How the irrational fear of corporate terrorism leads the privileged to betray the less privileged

Let them eat cake

Many of us are extraordinarily privileged.

We live in wealthy country, enjoy the fruits of technology, and live longer and healthier than ever. Unlike the less privileged, most of us don’t have to fear lack of food, lack of clean water, lack of access to healthcare. Perhaps there is a need for human beings to fear something, because the privileged, who have almost nothing to fear, are incredibly fearful, and that is reflected in the popularity of “natural” health.

Almost all of “natural” health, from refusing vaccination, to gobbling supplements, to belief in nonsense like homeopathy and chiropractic, to horror of genetically modified food (GMOs) is based on unreasoning fear of corporate terrorism.

Simply put, many privileged Americans are irrationally afraid that corporations are out to kill them. And as a result, they obsess over their privileged worries while letting the less privileged go without adequate food, clean water and access to health care that the same corporations can and do provide.

That’s not to deny that there have been instances in which large corporations cheerfully put profit before human lives. The auto industry provides numerous examples (from the exploding Pinto of the 1970’s to the contemporary willingness of General Motors to allow faulty ignition switches in their cars) of deadly corporate greed, deciding that it was “too expensive” to fix fatal errors and letting innocent people die as a result.

And who can forget Big Tobacco that to this day sells a product that kills millions, and for many years tried hide the fact that their product is deadly.

However, among the privileged, the cynicism over egregious episodes of corporate malfeasance has metastasized to an unreasoning belief that anything produced by corporations is harmful, accompanied by an extraordinary credulousness in accepting nonsense peddled by those who vilify corporations.

Unfortunately, as is often the case, the obsessions of the privileged harm the less privileged.

Vaccine refusal is an obvious example. The privileged depend on the vaccinated to protect them, while posing a deadly threat to children who are too small or too sick to be vaccinated.

Many anti-vax activists are quite forthright in their absurd belief that Big Government and Big Pharma have joined forces to create an autism epidemic. Even more distastefully, they are brutally honest about their willingness to sacrifice other people’s children to deadly diseases in order to ease their prodigious fear of pharmaceutical companies.

The opposition to GMOs is a more far reaching example. You don’t have to be a population scientist to know that around the world, too many people are starving to death for lack of food, or suffering profound effects from lack of important nutrients. GMOs offer the chance for greater harvest yields, as well as nutritionally superior products that can combat nutritional deficiencies.
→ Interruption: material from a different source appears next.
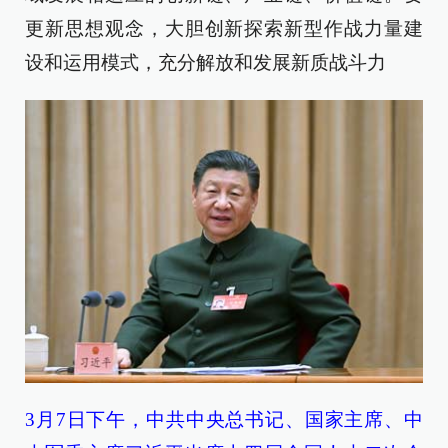
更新思想观念，大胆创新探索新型作战力量建
设和运用模式，充分解放和发展新质战斗力
3月7日下午，中共中央总书记、国家主席、中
Those of us who have more than enough food should welcome these products for the immense benefits they offer to those who currently starve.

Instead, the privileged, motivated by unreasoning fears of corporate terrorism, are attempting to place restrictions on GMOs that will reduce the ability of the poor and destitute to grow these products to feed their own children, and to sell the products worldwide to alleviate their desperate poverty.
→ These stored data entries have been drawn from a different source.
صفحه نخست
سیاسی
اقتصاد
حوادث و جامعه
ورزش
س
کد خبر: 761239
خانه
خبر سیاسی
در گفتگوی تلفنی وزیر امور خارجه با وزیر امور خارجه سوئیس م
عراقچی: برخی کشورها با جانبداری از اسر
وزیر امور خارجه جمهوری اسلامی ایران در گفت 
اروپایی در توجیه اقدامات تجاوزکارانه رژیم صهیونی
Similarly, lactivists have turned their disgust with formula companies who have promoted formula in countries that lack clean water supplies into an unreasoning fear of formula. The original boycotts of formula manufacturers may have limited their marketing in underdeveloped countries, but it did nothing to improve the water supply (which was the real problem) and nothing to help malnourished women who can’t produce enough breastmilk. They have transmuted their disapproval of formula manufacturers into disapproval of formula, a product that has saved countless infant lives in the past and continue to do so to this very day, while simultaneously ignoring the structural barriers to breastfeeding among the poor.

It’s hardly surprising that the preoccupations of the privileged become the preoccupations of society. Who is more likely to get the attention of the powers that be: a wealthy white suburban mother with a college degree and irrational fear of corporate terrorism, or a poor woman of color who is being torn apart by watching her babies die from malnutrition or vaccine preventable diseases?

So the preoccupations of the privileged (“There’s no pumpkin in pumpkin spice latte!”; “Vaccines are harmful; I read it on the internet so it must be true!”) take center stage while the under privileged are left to starve, suffer easily preventable diseases and die, and no one lifts a finger.

Money talks and the money of privileged Americans speaks much louder than cries of the bereaved destitute.

It has ever been thus. And it has ever been selfish, self-serving and unethical.